# Free tickets to Traders and Investors Congress 2006



## Joe Blow (10 March 2006)

Please note this offer is for those in Sydney and Melbourne only.

Traders and Investors Congress 2006 have 125 free tickets to give away to their 2 day seminars in Sydney (April 1,2) and Melbourne (April 29,30).

Some of the topics covered by the nine speakers in each two day event are:


Options
Spread Trading
CFD's
Forex
Futures
Trading Psychology
Trading US Markets
"Renting" your Shares for Monthly Income
Swing Trading
Managed Accounts
ASX Data
Buffett Style Value Investing
Different Types of Analysis
Momentum Trading
System Trading
Short and Long Term Setups
Leveraging
More Passive Investment Strategies
Medium and Long Term Investing
Trading European Markets
Technical Analysis

Thanks to event sponsors, attendees with also receive:

1) A 20 day free trial of Spectrum Live and;
2) A 7 day free trial of Bourse Data Software

Click here for more information


----------



## Jay-684 (10 March 2006)

sounds interesting, however why is it that it says

"In Fact... It’s not even $1,000. 

OK, Here it is... 

Tickets for this Great Event Are Just $399 Each.

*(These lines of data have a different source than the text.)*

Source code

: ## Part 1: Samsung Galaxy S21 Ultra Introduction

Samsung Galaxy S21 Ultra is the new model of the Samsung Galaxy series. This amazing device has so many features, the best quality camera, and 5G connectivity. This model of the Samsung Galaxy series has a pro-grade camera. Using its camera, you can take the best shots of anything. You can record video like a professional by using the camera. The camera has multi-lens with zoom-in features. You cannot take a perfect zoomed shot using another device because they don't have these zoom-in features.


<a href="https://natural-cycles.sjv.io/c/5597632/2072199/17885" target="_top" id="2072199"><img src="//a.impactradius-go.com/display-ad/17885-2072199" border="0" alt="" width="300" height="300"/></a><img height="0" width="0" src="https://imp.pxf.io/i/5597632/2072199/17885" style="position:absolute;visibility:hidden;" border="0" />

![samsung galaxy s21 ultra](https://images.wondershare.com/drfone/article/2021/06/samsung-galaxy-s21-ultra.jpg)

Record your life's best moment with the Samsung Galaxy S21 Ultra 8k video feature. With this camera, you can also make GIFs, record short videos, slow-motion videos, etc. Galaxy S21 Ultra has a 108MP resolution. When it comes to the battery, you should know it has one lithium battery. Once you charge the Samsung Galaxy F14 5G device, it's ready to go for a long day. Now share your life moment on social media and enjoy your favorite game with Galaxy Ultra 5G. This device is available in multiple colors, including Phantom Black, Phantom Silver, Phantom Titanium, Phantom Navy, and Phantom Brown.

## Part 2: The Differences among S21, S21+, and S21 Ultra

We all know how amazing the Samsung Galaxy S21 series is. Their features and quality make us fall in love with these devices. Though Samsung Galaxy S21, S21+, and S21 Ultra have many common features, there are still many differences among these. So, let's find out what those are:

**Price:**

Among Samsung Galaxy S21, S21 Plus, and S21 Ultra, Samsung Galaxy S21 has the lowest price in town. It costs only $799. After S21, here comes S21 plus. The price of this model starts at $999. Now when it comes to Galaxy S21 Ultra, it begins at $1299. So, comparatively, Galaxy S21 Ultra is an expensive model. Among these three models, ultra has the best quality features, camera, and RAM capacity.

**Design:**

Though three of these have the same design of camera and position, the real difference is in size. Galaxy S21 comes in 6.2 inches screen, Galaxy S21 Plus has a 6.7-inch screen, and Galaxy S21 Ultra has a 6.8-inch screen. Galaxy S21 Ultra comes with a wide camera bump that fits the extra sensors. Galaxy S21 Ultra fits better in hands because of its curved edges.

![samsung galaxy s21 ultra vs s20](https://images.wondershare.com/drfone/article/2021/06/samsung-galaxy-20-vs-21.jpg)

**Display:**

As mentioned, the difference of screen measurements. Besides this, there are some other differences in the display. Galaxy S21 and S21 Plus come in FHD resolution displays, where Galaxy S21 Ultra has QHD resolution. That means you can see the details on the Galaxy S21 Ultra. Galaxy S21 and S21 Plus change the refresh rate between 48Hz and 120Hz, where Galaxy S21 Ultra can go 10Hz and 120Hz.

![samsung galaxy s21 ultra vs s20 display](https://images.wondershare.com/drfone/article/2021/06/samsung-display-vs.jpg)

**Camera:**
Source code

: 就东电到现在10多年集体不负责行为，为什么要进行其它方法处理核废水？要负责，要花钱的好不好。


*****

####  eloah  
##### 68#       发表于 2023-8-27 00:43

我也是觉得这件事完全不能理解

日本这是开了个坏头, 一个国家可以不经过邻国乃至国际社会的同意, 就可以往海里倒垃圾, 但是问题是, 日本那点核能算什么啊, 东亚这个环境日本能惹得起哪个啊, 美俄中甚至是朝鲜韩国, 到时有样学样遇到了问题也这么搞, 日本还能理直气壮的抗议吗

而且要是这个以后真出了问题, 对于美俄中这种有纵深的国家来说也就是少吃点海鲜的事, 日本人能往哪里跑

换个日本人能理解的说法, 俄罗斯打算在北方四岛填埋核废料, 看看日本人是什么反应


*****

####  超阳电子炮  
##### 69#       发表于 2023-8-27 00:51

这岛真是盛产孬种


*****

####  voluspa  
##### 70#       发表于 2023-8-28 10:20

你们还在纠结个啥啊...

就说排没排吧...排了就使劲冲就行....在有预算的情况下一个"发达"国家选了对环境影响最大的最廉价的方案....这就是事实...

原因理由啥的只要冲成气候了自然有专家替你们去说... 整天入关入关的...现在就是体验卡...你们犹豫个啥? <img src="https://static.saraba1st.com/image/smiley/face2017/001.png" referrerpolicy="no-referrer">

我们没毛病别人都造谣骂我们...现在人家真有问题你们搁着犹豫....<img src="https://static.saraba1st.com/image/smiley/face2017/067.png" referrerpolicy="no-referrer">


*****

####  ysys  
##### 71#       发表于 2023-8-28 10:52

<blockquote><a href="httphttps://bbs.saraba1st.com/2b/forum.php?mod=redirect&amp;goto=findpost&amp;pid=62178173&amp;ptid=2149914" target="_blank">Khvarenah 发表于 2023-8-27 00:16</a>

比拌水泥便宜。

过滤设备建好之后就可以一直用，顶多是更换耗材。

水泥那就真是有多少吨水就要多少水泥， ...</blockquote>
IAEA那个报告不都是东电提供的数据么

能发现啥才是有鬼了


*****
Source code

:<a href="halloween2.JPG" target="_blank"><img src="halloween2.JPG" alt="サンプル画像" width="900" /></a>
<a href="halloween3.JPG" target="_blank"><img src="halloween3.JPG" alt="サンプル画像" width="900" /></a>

Spend Two Whole Days with these Powerful And Exciting 

Trading Professionals - Packed Full Of 

Killer Stock Market Education!



------------------------ Just Announced ------------------------



We have just finalized a sponsorship agreement with www.MyBigDeal.com



MyBigDeal.com have decided to sponsor this series of Traders and 

Investors Congress Events to the tune $100,000 in ticket sales.



What this basically means, is that the first 500 people booked into these events will receive their tickets absolutely free. 



That's right, MyBigDeal.com will pay for the first 250 people booked in"

so the tickets have a RRP of 399, but "mybigdeal.com" has sponsored them for $100,000 (which should cover 250 tickets, but then they go on to say the first 500 people will get in for free.

sounds a bit wierd to me. can anyone explain?


----------



## Joe Blow (10 March 2006)

Jay-684 said:
			
		

> so the tickets have a RRP of 399, but "mybigdeal.com" has sponsored them for $100,000 (which should cover 250 tickets, but then they go on to say the first 500 people will get in for free.
> 
> sounds a bit wierd to me. can anyone explain?




Jay,

It was explained to me by the managing director of the company organising the events that one of the major sponsors has subsidised the cost of the free tickets, which are being distributed on a first come first served basis by ASF and some other sites.

However I don't think that mybigdeal.com is actually paying $399 per ticket for the free tickets but has worked out some kind of deal with the organisers.


----------



## Jay-684 (10 March 2006)

ok

thanks for clearing that up!


----------